++++ FRAGMENTO DEL TEXTO

En ARTBO 2025, la serie Incógnitos reales de Enrique Vargas, estudiante de la Academia de Artes Guerrero, se presentó como una exploración profunda sobre la identidad, el autorretrato y la manera en que los signos culturales transforman lo íntimo en un lenguaje colectivo.
Las obras parten de rostros reales: en algunos casos autorreferenciales, en otros, figuras públicas. Sin embargo, estos retratos se alejan deliberadamente de cualquier intención documental. No buscan capturar a una persona específica, sino utilizar el rostro como soporte para construir un nuevo mensaje. A través de la intervención pictórica, los gestos, la mancha y la superposición de símbolos de época —elementos culturales, ornamentos frikis o kitsch—, la identidad se diluye y se convierte en una máscara.

++++++++
++++ DATOS PROPORCIONADOS

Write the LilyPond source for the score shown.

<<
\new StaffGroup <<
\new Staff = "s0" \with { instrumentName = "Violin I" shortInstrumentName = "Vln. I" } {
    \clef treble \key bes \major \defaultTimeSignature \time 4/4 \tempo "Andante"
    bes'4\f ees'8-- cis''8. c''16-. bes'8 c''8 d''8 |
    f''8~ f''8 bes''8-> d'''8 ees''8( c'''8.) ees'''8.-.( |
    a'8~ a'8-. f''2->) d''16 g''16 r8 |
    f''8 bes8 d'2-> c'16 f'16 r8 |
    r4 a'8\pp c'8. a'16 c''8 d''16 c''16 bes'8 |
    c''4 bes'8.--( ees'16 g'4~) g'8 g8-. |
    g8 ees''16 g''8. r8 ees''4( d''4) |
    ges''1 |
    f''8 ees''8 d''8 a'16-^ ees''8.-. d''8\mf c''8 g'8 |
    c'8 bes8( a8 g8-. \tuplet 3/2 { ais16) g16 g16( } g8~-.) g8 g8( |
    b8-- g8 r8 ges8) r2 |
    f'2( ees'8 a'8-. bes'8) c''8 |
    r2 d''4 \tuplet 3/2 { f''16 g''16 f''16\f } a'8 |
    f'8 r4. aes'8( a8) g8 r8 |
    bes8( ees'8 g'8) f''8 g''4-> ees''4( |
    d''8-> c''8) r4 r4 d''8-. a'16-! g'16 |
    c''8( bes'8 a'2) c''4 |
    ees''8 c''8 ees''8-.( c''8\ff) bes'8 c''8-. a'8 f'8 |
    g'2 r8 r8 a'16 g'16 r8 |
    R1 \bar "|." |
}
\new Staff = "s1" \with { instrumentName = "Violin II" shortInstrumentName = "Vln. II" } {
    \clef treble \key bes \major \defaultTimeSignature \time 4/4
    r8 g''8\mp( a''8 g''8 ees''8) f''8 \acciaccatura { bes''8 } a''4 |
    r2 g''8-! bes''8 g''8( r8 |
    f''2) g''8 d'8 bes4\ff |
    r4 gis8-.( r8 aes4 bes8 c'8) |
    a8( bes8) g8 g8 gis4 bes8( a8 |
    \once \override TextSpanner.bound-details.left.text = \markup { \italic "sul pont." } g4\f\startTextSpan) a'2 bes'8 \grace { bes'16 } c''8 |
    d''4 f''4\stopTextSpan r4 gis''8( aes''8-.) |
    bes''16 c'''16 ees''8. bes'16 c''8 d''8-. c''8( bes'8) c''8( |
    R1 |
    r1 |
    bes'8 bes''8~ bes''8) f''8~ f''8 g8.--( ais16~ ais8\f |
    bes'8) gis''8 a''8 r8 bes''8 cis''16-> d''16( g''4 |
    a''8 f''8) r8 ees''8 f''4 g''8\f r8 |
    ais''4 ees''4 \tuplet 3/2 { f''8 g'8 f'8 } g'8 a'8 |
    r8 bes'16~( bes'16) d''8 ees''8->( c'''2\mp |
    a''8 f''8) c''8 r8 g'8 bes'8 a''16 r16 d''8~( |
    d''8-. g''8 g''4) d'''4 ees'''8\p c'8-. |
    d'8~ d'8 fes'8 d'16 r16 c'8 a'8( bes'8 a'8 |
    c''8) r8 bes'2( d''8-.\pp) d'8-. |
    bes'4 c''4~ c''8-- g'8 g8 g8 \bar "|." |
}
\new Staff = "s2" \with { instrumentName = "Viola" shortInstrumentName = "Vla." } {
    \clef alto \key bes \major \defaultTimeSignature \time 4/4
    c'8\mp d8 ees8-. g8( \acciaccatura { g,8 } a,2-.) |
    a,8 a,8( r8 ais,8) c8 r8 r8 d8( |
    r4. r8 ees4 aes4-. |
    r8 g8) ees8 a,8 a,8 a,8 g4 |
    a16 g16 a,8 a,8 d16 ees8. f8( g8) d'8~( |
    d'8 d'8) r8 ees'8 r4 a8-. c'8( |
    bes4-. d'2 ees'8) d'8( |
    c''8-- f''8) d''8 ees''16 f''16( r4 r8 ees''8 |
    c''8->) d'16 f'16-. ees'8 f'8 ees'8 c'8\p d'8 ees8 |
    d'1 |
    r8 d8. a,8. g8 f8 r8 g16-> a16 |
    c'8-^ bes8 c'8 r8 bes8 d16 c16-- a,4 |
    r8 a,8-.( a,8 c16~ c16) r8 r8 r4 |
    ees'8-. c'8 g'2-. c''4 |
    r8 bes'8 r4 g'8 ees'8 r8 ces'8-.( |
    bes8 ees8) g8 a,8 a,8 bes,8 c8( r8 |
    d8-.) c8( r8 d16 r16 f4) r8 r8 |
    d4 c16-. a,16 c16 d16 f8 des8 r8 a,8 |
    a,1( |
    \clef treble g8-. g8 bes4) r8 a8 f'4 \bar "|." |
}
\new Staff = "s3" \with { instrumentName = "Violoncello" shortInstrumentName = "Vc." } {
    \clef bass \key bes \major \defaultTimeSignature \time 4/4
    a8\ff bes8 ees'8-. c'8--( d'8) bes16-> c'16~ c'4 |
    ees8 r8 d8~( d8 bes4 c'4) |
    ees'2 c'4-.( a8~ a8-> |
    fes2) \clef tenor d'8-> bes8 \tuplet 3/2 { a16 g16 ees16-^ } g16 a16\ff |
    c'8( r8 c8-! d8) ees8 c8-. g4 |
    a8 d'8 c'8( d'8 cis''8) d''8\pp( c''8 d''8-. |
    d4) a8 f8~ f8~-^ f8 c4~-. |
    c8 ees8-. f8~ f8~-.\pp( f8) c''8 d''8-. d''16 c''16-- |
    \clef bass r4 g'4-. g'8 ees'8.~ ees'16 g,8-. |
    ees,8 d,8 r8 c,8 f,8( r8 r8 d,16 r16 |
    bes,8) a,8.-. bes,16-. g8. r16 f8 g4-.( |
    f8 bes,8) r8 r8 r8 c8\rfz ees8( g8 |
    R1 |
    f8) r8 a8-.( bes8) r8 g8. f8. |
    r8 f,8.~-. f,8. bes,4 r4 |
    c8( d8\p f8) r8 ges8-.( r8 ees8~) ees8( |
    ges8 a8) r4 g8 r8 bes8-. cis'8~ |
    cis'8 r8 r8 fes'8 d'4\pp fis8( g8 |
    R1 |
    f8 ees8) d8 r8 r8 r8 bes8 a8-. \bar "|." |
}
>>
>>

++++++++

ACTIVIDADES:
1: ¿En qué institución estudia Enrique Vargas, según el texto sobre la serie Incógnitos reales?
2: Extrae sin cambios, del texto sobre la serie Incógnitos reales, el pasaje que empieza con "En ARTBO 2025, la" y sigue hasta "un lenguaje colectivo.".

RESULTADOS:
1: En la Academia de Artes Guerrero.

2:
En ARTBO 2025, la serie Incógnitos reales de Enrique Vargas, estudiante de la Academia de Artes Guerrero, se presentó como una exploración profunda sobre la identidad, el autorretrato y la manera en que los signos culturales transforman lo íntimo en un lenguaje colectivo.